## Selected passage
----
A WOMAN OF PARIS
(director/writer: Charles Chaplin; cinematographers: Roland Totheroh/Jack Wilson; editors: Monta Bell/Charles Chaplin; music: Charles Chaplin/Louis F. Gottschalk (1976); cast: Edna Purviance (Marie St. Clair), Clarence Geldart (Marie’s Father), Carl Miller (Jean Millet), Lydia Knott (Jean’s Mother), Charles K. French (Jean’s Father), Adolphe Menjou (Pierre Revel), Betty Morrissey (Fifi), Malvina Polo (Paulette); Runtime: 78; MPAA Rating: NR; producer: Charles Chaplin; United Artists; 1923-silent)
“The soap opera love triangle story takes the form of a morality play and is well-constructed but hardly substantial.”
Reviewed by Dennis Schwartz
Charles Chaplin’s (“The Rink”/”Modern Times”/”The Great Dictator”) first independent production for United Artists (a production company started by Chaplin, Douglas Fairbanks, D. W. Griffith, and Mary Pickford so they can make films without the meddlesome interference of the studio) begins with this opening preamble: “To The Public — In order to avoid any misunderstanding, I wish to announce that I do not appear in this picture. It is the first serious drama written and directed by myself. Charles Chaplin.” The public didn’t care for it and it turned out a box office flop, though critics found much in it to be highly praised as a groundbreaking sophisticated drama. It was also meant to serve as a springboard plum dramatic part for Chaplin’s one time lover and longtime leading lady in some 20 comedies, Edna Purviance. But that also didn’t go as planned, and Edna’s career never took off and died soon afterwards. The soap opera love triangle story takes the form of a morality play and is well-constructed but hardly substantial. Chaplin has a cameo as a railroad porter.
Warning: spoiler in the next paragraph.
----
## Given information
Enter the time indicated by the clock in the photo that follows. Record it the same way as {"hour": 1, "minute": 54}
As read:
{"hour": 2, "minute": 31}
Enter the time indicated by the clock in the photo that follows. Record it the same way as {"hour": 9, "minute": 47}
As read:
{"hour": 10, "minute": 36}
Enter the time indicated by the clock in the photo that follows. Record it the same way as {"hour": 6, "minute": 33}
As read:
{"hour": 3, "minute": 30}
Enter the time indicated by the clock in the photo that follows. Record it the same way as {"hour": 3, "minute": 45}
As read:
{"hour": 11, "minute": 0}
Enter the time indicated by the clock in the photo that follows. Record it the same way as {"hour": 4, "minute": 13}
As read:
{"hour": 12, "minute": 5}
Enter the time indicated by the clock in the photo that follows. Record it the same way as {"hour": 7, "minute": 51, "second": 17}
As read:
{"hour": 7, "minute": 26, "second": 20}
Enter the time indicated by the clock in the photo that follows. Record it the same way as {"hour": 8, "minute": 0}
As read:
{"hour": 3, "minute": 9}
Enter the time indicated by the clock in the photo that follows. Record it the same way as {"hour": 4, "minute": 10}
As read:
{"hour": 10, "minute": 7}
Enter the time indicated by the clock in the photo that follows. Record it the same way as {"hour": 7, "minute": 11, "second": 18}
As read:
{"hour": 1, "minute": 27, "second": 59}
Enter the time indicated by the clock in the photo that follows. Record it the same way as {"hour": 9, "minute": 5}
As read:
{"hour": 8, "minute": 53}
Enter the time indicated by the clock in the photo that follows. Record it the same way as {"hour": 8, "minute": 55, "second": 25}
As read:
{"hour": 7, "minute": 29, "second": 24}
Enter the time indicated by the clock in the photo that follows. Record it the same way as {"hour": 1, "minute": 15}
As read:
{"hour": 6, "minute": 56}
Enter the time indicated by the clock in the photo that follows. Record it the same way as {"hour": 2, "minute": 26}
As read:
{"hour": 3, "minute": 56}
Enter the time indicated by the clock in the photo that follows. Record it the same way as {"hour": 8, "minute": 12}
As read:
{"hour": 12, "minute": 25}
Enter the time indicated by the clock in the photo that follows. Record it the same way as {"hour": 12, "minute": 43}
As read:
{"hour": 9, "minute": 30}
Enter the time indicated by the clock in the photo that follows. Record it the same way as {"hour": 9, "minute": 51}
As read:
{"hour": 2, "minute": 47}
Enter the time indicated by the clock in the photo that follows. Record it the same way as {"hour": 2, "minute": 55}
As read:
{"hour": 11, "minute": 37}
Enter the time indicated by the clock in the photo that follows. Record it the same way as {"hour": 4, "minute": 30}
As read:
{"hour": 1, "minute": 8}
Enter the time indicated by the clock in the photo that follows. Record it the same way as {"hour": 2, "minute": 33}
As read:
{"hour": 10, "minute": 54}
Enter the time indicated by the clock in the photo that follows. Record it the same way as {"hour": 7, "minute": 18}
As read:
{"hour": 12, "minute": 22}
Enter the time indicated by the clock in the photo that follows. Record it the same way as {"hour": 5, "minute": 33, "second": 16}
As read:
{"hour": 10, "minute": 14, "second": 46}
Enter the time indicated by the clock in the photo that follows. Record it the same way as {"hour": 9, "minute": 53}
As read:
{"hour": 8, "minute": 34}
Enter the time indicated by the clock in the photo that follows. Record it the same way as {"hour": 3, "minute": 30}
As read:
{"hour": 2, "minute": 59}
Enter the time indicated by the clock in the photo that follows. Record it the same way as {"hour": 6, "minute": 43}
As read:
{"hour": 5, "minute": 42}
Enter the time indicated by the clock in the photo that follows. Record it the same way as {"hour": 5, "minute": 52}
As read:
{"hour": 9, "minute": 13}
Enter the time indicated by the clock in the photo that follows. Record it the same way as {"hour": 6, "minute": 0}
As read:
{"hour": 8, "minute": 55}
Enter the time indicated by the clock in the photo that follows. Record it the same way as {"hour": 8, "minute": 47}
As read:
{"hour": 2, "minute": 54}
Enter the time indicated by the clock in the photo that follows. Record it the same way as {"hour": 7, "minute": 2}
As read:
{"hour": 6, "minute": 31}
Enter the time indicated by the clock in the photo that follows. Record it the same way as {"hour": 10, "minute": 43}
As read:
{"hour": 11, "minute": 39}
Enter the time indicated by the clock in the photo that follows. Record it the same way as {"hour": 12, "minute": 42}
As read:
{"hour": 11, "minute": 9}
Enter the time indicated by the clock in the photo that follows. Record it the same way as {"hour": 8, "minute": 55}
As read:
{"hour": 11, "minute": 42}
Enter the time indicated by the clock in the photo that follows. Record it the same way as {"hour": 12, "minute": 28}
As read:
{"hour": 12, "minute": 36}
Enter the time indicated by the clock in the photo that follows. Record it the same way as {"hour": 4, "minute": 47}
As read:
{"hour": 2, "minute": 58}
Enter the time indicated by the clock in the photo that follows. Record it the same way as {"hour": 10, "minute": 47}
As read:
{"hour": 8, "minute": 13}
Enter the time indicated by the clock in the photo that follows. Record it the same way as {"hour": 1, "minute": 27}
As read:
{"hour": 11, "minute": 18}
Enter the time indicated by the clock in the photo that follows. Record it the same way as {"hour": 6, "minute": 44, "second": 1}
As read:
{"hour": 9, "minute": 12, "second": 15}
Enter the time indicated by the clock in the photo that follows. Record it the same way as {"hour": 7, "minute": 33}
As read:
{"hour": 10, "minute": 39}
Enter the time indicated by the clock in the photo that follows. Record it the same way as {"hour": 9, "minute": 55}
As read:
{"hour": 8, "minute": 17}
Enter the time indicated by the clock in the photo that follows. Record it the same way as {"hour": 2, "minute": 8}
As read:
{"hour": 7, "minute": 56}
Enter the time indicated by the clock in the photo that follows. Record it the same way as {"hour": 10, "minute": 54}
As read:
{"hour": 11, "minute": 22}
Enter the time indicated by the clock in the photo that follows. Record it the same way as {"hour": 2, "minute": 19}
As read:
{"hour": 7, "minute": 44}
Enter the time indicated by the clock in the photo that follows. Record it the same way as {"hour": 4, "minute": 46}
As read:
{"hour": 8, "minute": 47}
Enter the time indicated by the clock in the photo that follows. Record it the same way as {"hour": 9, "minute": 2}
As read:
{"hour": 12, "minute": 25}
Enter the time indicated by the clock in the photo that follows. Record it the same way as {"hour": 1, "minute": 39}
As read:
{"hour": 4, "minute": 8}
----
## Stated exercise 1
Please say whether each statement below agrees with the review, answering yes or no and quoting the words of the review that decide it. (a) The film did well at the box office. (b) Chaplin, Douglas Fairbanks, D. W. Griffith, and Mary Pickford started United Artists. (c) Edna Purviance's career took off after this film.
## Stated exercise 2
Reproduce the review's text between "A WOMAN OF PARIS" and "United Artists; 1923-silent)", inclusive.

## Full response 1
(a) No: "it turned out a box office flop"
(b) Yes: "a production company started by Chaplin, Douglas Fairbanks, D. W. Griffith, and Mary Pickford"
(c) No: "Edna’s career never took off and died soon afterwards"

## Full response 2
A WOMAN OF PARIS
(director/writer: Charles Chaplin; cinematographers: Roland Totheroh/Jack Wilson; editors: Monta Bell/Charles Chaplin; music: Charles Chaplin/Louis F. Gottschalk (1976); cast: Edna Purviance (Marie St. Clair), Clarence Geldart (Marie’s Father), Carl Miller (Jean Millet), Lydia Knott (Jean’s Mother), Charles K. French (Jean’s Father), Adolphe Menjou (Pierre Revel), Betty Morrissey (Fifi), Malvina Polo (Paulette); Runtime: 78; MPAA Rating: NR; producer: Charles Chaplin; United Artists; 1923-silent)